Requirement: Scan the entries for lines with the word "Ангелины" and copy those lines.

Excerpted data:
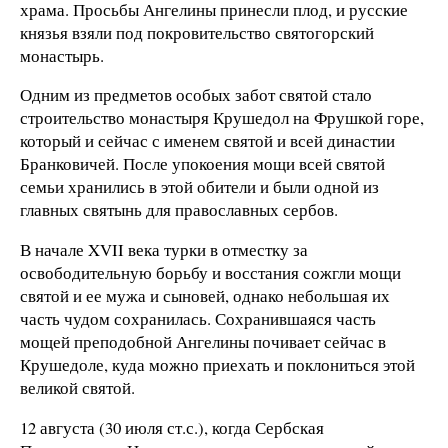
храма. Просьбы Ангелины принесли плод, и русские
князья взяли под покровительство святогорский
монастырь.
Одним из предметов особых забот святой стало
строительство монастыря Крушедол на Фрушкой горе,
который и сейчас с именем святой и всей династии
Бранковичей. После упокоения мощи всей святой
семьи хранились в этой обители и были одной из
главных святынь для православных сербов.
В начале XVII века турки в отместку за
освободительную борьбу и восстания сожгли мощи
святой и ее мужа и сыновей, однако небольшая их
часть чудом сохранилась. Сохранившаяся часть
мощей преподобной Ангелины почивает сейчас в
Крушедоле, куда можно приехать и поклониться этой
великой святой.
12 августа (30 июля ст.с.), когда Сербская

---

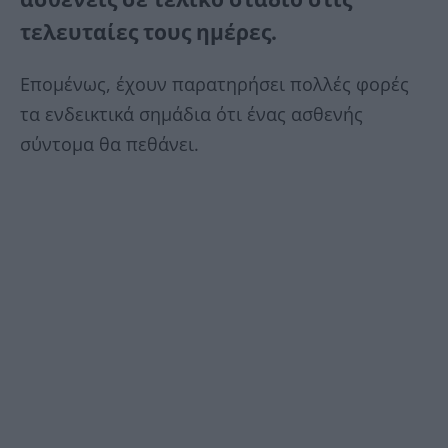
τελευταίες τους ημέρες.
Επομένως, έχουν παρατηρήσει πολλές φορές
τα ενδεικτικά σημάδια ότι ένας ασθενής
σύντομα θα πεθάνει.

...

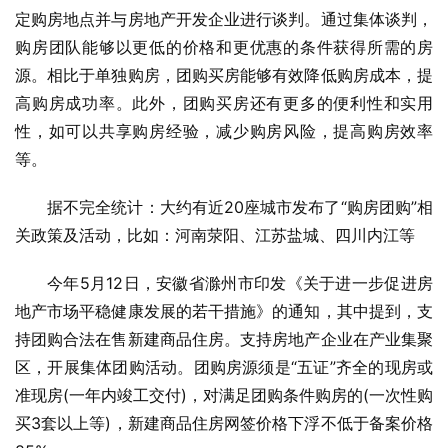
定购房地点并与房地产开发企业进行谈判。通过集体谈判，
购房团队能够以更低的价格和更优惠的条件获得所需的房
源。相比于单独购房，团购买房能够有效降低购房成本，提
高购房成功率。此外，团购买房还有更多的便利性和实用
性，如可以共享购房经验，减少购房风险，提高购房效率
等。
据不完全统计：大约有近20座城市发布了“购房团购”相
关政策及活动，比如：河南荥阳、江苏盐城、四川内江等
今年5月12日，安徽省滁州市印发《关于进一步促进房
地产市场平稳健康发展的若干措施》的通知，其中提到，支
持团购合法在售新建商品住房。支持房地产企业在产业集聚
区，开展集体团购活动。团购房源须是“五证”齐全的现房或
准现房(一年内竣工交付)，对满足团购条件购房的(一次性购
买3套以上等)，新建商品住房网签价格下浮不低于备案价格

Completed exercise:
храма. Просьбы Ангелины принесли плод, и русские
мощей преподобной Ангелины почивает сейчас в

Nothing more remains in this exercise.